_Problem to solve_.
Rewrite everything from the line containing "right wrist: (487, 639, 1)" down to the line containing "right hip: (762, 298, 10)", keeping the person box lines unchanged. Multiply every keypoint x, y and depth value by 2.15 and round each result to a whole number, halves up.

-- Records shown follows --

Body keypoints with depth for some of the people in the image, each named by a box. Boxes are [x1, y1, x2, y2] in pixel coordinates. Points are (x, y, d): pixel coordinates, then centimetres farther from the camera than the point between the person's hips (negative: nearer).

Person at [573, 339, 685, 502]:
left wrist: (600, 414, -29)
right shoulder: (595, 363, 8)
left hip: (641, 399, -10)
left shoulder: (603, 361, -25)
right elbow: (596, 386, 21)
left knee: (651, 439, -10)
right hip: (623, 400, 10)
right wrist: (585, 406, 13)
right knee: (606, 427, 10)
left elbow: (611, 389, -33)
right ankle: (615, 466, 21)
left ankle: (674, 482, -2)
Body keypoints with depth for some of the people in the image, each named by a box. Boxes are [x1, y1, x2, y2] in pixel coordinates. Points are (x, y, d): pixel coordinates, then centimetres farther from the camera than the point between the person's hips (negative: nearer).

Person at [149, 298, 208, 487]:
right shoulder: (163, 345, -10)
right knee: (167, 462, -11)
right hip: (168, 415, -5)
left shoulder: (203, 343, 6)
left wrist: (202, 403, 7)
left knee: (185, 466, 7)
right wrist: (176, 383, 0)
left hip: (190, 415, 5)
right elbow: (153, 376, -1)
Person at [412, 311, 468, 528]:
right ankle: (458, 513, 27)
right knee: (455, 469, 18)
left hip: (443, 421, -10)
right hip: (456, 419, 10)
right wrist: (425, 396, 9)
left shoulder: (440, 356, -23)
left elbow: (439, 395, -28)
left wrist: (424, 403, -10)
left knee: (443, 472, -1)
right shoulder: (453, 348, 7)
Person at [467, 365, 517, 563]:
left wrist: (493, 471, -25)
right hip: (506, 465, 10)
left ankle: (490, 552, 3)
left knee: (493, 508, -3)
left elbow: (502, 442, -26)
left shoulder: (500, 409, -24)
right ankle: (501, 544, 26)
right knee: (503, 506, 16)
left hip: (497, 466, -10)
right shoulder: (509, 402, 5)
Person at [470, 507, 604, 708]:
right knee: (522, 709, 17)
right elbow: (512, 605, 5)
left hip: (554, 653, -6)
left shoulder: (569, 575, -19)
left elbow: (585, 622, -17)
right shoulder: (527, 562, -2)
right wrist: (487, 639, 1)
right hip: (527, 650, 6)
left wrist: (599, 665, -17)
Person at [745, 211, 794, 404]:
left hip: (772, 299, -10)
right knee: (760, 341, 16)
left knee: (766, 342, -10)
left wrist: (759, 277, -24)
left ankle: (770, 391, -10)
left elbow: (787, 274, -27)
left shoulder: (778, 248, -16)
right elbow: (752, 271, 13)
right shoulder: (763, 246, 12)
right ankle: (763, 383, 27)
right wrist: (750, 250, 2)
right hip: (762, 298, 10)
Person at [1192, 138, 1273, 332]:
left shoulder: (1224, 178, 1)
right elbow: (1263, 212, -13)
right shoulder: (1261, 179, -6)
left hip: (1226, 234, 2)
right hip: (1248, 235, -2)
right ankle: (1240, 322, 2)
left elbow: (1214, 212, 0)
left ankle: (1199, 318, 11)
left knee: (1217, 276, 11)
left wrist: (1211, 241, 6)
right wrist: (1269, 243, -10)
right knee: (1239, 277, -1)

-- Records shown concluded --

_Result below_.
right wrist: (1047, 1374, 2)
right hip: (1133, 1398, 13)
left wrist: (1288, 1430, -37)
Person at [745, 211, 794, 404]:
left hip: (1660, 643, -22)
right knee: (1634, 733, 34)
left knee: (1647, 735, -22)
left wrist: (1632, 596, -52)
left ankle: (1656, 841, -22)
left elbow: (1692, 589, -58)
left shoulder: (1673, 533, -34)
right elbow: (1617, 583, 28)
right shoulder: (1640, 529, 26)
right ankle: (1640, 823, 58)
right wrist: (1613, 538, 4)
right hip: (1638, 641, 22)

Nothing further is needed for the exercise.